Well, that's the point. It can't, in Haskell or in Java. If you understand that --- that you can't call the default constructor of a class that is not statically known at compile time
If you understand that about Java, then you don't understand Java.
God, I hope never to understand Java. *shudder*
Java reflection means that compile-time types are backed up by runtime objects belonging to Type in general, to Class if they are class types. It also means that you can discover the default constructor by using aClass.getConstructor(), and you can invoke it by using .newInstance().
Wait, what? Why can't Java use this to keep template parameters around at run time? Or is the article (as per which Set<Integer> and Set<Double> are identical at run time) full of it?
The article (whichever it was) wasn't full of it... Set<Integer> and Set<Double> are identical at runtime. You cannot, given a Class object at runtime that happens to be the Class object corresponding to Set>, conjure up an instance of Set... but simply for the reason that Set has no constructors (it is an interface).
I think we've found our difference between Haskell and Java... So Set<Double> is an interface, thus you can't copy construct it.
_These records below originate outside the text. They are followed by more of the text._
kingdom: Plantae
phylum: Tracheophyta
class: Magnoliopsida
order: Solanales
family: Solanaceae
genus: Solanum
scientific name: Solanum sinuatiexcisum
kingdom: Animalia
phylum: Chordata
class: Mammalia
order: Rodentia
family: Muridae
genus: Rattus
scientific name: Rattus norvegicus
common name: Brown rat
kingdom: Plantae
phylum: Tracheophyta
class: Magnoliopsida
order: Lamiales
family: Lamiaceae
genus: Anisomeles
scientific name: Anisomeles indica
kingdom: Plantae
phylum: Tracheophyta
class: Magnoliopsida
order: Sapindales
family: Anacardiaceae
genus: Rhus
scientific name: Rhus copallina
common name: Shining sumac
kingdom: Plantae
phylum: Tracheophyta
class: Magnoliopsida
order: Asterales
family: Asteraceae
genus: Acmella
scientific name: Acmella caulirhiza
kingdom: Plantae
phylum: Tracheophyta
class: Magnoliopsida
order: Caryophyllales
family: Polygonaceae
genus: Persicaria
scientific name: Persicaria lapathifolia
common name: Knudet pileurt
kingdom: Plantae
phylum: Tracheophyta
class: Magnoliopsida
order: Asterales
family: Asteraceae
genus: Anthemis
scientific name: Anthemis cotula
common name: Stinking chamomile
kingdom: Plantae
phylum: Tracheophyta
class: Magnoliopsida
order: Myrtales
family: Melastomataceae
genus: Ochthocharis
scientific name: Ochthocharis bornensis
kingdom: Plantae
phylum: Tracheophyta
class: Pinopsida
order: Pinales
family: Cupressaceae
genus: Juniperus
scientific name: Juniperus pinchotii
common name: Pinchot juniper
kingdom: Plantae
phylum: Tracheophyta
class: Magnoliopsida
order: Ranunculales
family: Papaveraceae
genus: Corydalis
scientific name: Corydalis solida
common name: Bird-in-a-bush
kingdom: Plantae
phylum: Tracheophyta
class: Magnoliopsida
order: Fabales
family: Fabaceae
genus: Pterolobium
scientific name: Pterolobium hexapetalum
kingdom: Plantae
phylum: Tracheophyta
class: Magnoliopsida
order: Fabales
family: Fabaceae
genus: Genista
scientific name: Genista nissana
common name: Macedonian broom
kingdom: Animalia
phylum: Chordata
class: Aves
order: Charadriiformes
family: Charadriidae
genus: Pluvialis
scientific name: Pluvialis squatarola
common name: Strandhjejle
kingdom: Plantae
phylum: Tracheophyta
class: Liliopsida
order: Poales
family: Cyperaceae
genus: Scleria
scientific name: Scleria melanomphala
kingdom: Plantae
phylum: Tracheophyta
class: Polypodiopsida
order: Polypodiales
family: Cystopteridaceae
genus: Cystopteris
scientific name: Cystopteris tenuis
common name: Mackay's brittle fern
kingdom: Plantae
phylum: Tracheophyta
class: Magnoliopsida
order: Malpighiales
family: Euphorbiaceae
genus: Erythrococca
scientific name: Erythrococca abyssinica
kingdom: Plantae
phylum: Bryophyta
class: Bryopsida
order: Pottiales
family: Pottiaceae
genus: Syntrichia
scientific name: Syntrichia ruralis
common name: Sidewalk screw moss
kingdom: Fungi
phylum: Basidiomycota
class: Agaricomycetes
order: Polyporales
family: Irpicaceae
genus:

Makes sense --- but does it belong in an article about gotchas with *generics*?
You can, however, given a class object that happens to be the class object corresponding to (say) HashSet,
Can I have HashSet<Integer>? Could I construct HashSet>, if I did?
conjure up an instance of a HashSet, and assign it to a variable of the (static) type Set<Integer> or Set<Double>... i.e.
Set<Integer> foo = (Set<Integer>) hashSetClass.newInstance(); Set<Double> bar = (Set<Double>) hashSetClass.newInstance();
which will generate warnings about unsafe casts, but nevertheless can compile, and won't cause any exceptions at runtime.